VIDEO PROGRAM
On The Screen // In Real Life
Video Program:On The Screen // In Real Life is a 30-minute multimedia solo piece that combines the live performance of synth-pop songs with a set of multichannel TVs, pre-recorded videos, and live-recording cameras. As an unnamed character hiding behind large sunglasses and a wig, Bozeman sings lyrics into multiple cameras that tell the story of an individual in the midst of a dissociative breakdown. As his image proliferates across TV screens, lines blur between the artist’s body and the reflection and projection of that body, creating a tug of war between self and self-image. To achieve authentic self-representation, the artist gets caught in a comical losing battle to “get right” what’s on the screen as he physically manipulates cables, camera angles, and visual loops. In a quest for wholeness within a technologically mediated world, the artist can only make eye contact with the audience through the cameras.
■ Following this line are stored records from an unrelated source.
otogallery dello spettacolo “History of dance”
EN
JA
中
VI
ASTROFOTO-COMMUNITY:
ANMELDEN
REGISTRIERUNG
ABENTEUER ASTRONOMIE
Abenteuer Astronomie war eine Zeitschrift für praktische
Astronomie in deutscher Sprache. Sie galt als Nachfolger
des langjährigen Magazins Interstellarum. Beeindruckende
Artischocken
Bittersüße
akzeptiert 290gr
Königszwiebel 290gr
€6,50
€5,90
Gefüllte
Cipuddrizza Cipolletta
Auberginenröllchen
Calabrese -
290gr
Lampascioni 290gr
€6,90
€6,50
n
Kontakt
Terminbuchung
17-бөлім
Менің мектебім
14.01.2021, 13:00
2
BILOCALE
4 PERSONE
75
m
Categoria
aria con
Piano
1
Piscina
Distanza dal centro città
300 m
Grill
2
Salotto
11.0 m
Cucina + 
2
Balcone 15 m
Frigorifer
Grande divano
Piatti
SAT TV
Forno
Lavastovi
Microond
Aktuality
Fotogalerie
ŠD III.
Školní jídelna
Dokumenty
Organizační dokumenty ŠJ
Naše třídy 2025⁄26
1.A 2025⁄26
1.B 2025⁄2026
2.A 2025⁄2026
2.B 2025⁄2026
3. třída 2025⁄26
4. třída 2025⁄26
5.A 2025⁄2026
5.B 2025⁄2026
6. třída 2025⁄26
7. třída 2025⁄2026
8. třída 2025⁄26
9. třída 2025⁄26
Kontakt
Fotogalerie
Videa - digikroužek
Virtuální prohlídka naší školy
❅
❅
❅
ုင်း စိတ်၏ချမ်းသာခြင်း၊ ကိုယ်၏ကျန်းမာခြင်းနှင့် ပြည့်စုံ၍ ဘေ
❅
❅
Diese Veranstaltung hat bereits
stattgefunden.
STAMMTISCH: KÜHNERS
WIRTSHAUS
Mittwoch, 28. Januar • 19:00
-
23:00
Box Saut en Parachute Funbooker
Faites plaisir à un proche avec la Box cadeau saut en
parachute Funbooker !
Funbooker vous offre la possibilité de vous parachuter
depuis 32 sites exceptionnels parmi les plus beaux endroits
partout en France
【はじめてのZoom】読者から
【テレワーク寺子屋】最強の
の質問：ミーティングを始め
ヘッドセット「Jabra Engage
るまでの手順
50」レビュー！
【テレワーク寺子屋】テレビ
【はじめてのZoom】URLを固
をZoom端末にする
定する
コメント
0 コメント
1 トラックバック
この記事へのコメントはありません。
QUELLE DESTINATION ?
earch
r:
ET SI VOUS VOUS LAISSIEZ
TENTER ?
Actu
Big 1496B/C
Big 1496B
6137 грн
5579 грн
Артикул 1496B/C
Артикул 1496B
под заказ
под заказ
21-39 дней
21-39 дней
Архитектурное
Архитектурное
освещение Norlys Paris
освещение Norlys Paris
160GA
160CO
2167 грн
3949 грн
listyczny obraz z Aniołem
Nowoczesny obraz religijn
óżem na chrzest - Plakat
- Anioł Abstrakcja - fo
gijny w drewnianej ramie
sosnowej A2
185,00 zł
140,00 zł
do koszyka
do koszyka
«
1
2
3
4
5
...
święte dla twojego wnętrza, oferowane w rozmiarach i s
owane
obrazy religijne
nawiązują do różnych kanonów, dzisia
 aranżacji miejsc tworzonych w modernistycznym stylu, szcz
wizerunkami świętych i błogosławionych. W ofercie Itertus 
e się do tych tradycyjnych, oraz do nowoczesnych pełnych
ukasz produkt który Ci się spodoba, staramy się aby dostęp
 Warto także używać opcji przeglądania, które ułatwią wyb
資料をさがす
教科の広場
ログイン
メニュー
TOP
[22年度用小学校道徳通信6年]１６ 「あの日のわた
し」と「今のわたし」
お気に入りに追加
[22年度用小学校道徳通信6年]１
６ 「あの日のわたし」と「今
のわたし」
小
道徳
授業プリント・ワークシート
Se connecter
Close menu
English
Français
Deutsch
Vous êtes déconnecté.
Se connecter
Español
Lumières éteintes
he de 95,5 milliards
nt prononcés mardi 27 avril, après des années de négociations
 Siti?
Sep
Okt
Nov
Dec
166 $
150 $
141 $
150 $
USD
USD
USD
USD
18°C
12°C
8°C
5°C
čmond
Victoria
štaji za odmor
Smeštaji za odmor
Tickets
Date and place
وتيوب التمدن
As the artist-as-psyche’s desperation deepens, he questions whether he is “a human or a transmission.” Expanding technology-bound selfhood explored by pioneer artists and thinkers such as Marshall McLuhan, Nam June Paik, and Laurie Anderson, Video Program toggles between sincerity and absurdity, eliciting laughter as a form of identifying with the artist in his journey for self-acceptance. Video Program explores the unavoidability of technology’s role in human self-knowledge and nods to cultural obsessions with TikTok and other forms of social media that turn personal lives into A/V production studios, always ready to stream themselves as new content into the world.